### SOURCE EXTRACT
====

Fighting Back

What you should tell your kids about preventing abductions.

Every 40 seconds in the United States, a child is reported missing or abducted. That translates to over 2,000 children per day (under age 18) or 800,000 per year. Most abductions occur within a quarter of a mile from the victim’s home. Of the 800,000 children, approximately 69,000 are abducted:

  • Family members account for a majority of these reported cases (82 percent).
  • Non-family abductions account for 12,000 of these reported cases (18 percent).
  • Of non-family abductions, 37 percent are by a stranger.

Safety and Communication Tips for Parents

  • Create an environment where your child feels free to talk.
  • Talk about sex with your child— naive children are the most vulnerable.
  • Teach your children to recognize danger signals or abduction scenarios (ex: “Can you help me find my lost puppy?”)
  • Know your child’s friends and their parents.
  • Children under 5 years old should never be left unattended.
  • Avoid clothing or toys with child’s name on it.

====

### TO DO
a - In the abduction-prevention article, condense the paragraph beginning "Every 40 seconds in the United States" into a shorter version that keeps its main facts.
b - Carry the abduction-prevention article forward from its last tip for parents.
The records were drawn from a separate source, unrelated to the article.

Lines of data:

====

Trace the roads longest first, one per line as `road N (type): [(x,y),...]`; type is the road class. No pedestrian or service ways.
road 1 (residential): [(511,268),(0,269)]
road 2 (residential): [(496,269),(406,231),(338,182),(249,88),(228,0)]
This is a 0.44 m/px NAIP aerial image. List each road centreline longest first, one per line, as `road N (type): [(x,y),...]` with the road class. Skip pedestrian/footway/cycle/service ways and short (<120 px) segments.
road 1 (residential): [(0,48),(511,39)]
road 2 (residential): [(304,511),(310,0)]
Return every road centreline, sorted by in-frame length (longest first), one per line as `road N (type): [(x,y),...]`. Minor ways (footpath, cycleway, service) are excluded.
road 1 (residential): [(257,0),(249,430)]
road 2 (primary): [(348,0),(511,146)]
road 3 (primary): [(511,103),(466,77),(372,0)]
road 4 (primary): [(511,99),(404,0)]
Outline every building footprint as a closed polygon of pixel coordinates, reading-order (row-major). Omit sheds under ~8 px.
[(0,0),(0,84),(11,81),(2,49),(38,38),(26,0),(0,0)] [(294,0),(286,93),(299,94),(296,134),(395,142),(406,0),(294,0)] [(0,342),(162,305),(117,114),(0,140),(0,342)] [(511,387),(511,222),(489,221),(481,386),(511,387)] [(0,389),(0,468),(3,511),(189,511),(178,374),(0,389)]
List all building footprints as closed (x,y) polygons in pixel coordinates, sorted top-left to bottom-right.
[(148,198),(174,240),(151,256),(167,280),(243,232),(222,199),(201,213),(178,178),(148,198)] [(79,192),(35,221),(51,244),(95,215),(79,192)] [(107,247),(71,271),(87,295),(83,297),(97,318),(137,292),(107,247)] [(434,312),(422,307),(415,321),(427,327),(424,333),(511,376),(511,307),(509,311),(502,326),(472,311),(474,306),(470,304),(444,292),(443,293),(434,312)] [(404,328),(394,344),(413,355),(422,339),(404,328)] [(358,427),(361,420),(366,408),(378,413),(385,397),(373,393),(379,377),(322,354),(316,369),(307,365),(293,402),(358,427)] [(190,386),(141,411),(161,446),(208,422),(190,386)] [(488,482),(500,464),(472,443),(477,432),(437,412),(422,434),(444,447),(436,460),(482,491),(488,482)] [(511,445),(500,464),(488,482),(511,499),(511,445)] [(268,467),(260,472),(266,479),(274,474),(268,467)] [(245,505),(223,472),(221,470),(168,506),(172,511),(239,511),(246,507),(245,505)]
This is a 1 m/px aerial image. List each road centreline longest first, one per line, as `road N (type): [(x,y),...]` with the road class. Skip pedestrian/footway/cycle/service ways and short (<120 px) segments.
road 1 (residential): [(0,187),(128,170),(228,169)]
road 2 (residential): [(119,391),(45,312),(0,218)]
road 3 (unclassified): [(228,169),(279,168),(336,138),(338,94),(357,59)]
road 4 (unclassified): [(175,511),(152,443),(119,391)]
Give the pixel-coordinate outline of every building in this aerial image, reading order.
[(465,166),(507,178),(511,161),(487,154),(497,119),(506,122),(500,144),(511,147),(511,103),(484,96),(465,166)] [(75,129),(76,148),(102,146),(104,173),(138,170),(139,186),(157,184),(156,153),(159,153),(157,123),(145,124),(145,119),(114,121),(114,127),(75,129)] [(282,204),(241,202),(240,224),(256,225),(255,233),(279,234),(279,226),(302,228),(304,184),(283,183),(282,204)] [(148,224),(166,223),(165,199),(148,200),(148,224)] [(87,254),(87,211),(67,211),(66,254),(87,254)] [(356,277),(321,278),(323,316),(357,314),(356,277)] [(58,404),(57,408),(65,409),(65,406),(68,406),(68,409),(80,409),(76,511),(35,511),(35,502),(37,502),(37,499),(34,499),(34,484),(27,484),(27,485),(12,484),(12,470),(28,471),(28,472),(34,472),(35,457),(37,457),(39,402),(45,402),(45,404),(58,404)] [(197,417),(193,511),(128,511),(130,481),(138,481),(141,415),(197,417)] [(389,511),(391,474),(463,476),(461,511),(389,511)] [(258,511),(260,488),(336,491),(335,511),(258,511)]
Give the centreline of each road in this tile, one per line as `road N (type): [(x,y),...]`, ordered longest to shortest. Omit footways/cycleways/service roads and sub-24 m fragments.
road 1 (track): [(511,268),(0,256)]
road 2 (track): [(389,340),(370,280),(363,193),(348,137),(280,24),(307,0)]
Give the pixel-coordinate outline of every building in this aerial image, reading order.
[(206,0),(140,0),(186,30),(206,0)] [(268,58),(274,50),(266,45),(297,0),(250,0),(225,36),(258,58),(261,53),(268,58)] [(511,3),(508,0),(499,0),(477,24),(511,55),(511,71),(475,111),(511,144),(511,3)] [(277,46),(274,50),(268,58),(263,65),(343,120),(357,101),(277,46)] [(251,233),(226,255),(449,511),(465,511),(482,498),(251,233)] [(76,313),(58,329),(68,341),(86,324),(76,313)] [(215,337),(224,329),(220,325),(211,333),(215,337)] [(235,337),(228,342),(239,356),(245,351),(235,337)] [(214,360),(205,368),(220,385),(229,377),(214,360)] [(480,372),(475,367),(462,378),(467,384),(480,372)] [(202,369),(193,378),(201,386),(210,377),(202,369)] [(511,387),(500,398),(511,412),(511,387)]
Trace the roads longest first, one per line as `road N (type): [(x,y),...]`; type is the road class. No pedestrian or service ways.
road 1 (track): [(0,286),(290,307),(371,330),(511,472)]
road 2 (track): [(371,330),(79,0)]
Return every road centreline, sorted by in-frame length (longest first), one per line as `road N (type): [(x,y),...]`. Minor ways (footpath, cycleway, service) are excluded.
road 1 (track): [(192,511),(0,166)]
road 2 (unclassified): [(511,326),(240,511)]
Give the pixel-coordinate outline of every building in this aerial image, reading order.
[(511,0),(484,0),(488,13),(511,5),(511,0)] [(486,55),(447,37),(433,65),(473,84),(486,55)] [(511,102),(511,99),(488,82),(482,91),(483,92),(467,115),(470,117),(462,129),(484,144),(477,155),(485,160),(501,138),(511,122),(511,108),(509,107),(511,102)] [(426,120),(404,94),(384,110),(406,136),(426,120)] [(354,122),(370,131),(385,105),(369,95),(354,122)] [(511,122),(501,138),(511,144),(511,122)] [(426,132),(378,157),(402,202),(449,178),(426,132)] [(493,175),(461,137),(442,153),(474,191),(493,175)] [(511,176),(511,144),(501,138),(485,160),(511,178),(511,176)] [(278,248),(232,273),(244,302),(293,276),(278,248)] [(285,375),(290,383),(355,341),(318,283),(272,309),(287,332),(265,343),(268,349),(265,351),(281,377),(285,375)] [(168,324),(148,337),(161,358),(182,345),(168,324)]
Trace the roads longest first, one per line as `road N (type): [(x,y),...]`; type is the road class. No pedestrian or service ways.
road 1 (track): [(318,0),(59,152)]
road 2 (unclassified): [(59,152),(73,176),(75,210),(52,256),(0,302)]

====

### EXERCISE ANSWERS
a - In the United States, a child under 18 is reported missing or abducted every 40 seconds. That is over 2,000 children a day, or 800,000 a year. Most abductions happen within a quarter mile of the victim's home. Roughly 69,000 of those 800,000 children are abducted.

b -
  • Thoroughly check references of all potential babysitters or childcare workers.
  • Make sure your child has all appropriate phone numbers and emergency service numbers, post them in several places throughout the house.
  • Teach your child safe hiding places throughout the house.
  • Teach your child escape routes out of the house and places to run (ex: neighbor’s house).
  • Point out safe houses in your neighborhood that your child can go to if frightened or chased.
  • Never leave a child alone in a public place.
  • Always accompany your child into public restrooms.
  • Always go with your child to supervise door-to-door activities such as fundraising or Halloween.
  • Teach your child that police are his friends.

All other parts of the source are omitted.